People of Age Pension age (or their partners) who are not eligible to receive a pension because of their income or assets, but not both, or those who only receive a part pension, can access capital tied up in their real estate assets under the Pension Loan Scheme.
For example Frank was on part pension due to his high level of assets but found that he needed more income to get by. Under the Pension Loans Scheme he was able to increase his age pension entitlement to the full pension with the difference in his payment and subsequent payments forming the loan. Interest is charged on the loan amount and a mortgage is taken out over the property by Centrelink.
Further information on this facility can be obtained from Centrelink or by searching on their website, www.centrelink.gov.au.
Shared Equity Schemes
These options are often only available for properties in certain locations. These options are also known as ‘Home Reversion Schemes’ and ‘Shared Appreciation Mortgages’.

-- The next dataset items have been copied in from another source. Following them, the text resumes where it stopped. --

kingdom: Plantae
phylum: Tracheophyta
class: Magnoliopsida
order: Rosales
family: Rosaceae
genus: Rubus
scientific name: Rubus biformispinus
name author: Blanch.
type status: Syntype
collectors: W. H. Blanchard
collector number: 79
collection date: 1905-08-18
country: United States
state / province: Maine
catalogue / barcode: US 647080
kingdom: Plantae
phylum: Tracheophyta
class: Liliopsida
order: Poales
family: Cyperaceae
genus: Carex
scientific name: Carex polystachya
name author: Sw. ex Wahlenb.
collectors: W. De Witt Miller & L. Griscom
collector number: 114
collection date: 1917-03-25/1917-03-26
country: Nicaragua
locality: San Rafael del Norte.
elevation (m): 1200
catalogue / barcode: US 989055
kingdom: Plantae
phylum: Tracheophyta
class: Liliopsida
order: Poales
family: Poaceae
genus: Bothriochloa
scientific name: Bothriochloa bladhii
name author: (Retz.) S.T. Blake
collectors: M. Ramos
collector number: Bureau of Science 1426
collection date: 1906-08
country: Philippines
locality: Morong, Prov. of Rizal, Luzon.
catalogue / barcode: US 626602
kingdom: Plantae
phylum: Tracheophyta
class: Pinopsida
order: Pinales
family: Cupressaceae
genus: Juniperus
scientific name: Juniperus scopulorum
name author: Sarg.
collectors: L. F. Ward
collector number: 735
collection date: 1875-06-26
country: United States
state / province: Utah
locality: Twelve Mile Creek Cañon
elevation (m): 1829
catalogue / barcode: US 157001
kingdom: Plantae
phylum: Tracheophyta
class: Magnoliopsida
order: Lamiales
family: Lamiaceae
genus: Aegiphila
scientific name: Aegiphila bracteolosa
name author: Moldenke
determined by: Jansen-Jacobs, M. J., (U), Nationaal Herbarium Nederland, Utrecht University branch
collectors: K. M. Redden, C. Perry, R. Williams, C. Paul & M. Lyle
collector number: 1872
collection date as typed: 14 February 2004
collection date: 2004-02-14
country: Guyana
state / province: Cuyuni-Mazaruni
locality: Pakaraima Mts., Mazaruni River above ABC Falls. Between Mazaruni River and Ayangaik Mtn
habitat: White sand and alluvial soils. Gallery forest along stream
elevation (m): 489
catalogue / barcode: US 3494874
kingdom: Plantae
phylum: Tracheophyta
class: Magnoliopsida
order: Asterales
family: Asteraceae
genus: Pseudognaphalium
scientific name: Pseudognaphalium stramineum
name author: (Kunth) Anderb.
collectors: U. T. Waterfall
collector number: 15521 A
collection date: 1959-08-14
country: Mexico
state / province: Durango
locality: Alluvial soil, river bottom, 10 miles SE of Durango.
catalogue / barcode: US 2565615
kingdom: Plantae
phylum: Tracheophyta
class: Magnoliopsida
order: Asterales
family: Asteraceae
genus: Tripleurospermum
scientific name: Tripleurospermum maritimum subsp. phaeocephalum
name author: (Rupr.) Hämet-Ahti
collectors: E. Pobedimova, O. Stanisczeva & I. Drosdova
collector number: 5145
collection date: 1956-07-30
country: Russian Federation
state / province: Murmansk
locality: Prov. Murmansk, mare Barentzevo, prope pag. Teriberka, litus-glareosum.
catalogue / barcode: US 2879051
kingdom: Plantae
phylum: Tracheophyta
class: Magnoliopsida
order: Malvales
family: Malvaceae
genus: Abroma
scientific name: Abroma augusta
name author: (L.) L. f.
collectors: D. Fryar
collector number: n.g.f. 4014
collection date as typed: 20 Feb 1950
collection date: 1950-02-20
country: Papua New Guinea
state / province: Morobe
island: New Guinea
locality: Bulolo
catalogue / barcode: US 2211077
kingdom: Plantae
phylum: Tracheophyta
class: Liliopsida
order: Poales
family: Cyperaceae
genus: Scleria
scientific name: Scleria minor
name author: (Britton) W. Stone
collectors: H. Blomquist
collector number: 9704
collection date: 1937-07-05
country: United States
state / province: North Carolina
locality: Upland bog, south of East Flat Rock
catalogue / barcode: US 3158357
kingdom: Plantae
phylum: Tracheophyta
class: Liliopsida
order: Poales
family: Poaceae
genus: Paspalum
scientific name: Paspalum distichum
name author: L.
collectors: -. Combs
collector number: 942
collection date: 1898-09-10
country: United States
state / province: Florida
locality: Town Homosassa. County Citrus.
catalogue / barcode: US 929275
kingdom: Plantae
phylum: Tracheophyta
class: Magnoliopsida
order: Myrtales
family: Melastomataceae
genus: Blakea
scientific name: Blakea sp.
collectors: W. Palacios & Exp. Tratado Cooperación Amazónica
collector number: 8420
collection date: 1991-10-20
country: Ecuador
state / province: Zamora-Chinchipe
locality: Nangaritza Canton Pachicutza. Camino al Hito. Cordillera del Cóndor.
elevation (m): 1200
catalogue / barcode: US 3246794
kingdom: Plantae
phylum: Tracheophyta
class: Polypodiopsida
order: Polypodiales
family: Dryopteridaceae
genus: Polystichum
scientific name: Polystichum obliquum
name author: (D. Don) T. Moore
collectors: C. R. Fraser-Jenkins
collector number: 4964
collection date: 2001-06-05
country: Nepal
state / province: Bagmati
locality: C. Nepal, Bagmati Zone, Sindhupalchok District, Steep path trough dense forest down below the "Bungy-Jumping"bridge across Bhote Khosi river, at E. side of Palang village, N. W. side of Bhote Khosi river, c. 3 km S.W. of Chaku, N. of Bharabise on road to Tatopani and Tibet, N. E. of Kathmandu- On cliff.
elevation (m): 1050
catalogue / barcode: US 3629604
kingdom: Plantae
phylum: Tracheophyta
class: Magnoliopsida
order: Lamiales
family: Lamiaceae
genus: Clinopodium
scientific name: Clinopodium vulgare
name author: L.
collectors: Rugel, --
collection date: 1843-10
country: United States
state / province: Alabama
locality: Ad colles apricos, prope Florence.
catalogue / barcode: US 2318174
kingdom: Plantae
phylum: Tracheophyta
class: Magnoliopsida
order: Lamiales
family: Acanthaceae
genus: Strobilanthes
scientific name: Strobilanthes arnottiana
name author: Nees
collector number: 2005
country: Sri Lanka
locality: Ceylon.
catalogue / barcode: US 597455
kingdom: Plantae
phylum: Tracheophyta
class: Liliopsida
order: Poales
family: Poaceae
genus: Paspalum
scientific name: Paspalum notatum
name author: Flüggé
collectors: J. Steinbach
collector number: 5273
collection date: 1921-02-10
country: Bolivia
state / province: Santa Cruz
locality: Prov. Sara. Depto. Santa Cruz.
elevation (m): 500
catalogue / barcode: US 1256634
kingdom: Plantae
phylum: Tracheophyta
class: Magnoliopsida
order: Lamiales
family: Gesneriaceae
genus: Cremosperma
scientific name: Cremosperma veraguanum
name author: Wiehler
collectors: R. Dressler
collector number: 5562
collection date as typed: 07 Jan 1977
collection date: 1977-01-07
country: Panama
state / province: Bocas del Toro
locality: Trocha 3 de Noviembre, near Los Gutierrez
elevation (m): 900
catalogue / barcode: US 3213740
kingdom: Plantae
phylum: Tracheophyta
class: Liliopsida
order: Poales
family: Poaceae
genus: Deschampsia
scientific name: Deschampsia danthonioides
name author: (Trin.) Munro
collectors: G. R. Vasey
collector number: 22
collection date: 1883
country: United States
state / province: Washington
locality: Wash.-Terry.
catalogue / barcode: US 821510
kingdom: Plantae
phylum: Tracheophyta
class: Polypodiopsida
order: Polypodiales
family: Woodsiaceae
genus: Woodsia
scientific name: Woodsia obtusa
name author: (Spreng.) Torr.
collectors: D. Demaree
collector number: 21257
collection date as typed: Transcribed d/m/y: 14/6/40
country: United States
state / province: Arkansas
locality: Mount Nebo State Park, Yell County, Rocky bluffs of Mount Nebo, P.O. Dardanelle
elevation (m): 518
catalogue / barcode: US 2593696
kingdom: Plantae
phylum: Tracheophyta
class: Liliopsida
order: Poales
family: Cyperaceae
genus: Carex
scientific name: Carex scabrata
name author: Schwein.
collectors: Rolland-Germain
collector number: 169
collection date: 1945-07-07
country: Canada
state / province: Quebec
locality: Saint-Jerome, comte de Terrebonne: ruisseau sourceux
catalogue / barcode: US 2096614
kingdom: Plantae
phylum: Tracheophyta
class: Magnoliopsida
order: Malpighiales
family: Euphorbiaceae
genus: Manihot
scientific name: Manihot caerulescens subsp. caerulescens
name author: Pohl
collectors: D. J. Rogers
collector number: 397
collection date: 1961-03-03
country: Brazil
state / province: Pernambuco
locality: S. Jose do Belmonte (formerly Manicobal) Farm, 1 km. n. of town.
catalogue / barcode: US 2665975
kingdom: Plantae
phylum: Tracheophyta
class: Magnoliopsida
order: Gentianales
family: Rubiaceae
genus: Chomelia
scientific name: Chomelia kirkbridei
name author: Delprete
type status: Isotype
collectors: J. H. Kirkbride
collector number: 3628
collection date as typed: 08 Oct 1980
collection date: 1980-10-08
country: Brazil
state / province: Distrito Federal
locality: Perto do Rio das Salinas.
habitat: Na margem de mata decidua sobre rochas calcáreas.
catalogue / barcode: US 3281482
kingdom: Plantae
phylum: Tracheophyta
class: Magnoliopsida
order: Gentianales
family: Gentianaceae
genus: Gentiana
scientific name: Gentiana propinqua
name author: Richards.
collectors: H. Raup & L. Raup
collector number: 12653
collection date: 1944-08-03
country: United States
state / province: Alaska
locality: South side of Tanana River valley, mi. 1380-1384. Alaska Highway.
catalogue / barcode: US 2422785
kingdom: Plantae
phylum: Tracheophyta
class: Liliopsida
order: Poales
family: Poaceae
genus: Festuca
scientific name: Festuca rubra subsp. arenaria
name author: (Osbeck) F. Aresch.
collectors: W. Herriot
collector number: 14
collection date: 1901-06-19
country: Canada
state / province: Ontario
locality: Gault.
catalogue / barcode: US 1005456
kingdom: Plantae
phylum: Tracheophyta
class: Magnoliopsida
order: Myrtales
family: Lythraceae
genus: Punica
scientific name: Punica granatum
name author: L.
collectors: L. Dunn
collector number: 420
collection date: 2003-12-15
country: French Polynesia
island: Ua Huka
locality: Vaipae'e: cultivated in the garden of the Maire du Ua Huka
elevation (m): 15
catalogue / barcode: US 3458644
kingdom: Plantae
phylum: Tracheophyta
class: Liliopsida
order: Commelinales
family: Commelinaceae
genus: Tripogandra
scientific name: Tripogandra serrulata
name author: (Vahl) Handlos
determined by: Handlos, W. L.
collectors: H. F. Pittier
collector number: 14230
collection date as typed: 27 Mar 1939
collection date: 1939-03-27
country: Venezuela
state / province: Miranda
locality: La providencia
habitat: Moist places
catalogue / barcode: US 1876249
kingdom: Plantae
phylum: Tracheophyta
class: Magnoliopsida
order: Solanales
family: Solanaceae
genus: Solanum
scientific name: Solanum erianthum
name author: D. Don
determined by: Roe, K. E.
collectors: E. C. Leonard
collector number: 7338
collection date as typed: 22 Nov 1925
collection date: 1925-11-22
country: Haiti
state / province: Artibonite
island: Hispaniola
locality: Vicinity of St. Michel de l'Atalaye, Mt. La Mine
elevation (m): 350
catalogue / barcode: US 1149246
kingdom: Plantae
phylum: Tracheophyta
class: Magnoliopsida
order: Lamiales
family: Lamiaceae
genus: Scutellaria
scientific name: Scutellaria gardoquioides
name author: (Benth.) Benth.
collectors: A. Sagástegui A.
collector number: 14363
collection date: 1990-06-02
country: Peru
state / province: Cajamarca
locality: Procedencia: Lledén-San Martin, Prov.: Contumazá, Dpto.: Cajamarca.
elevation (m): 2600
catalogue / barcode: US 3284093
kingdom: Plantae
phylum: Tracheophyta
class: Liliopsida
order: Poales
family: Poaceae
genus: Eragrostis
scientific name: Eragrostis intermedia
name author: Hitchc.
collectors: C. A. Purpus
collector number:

Home Reversion Schemes allow the provider to buy a percentage of or the whole home at a discounted price. In return the borrower receives a lump sum or monthly income and life tenancy. For example -
Katie and Matt need $30,000. The financial provider offered to give them the money in exchange for 25% of the future value of their home when it is sold. The house is currently valued at $200,000 and it is calculated the future value in 15 years will be $500,000. Katie and Matt are selling 25% of the future value of their home for 15% of its present value. If the property is sold in 15 years for $500,000 the provider will receive $125,000. If the property sold for $350,000 the provider would receive $87,500. If it sold for $800,000 the provider would receive $200,000. Rebates may be available and understanding how they apply is vital.

Shared Appreciation Mortgages entitles the provider to a larger proportion of the home’s future growth in return for lower or no interest rates. The amount receivedis an actuarially calculated percentage of the expected proceeds of the sale. Where the property sells for a higher price than estimated the extra is split between the provider and the owner/s or estate. These tend to be used in conjunction with a ‘forward’ mortgage where repayments are required during the loan term.
Downsizing can free up equity while maintaining full home ownership. This is simply selling your existing home and purchasing a property of lesser value. Any surplus funds are then available for use. It would be advisable to check the costs involved such as stamp duty.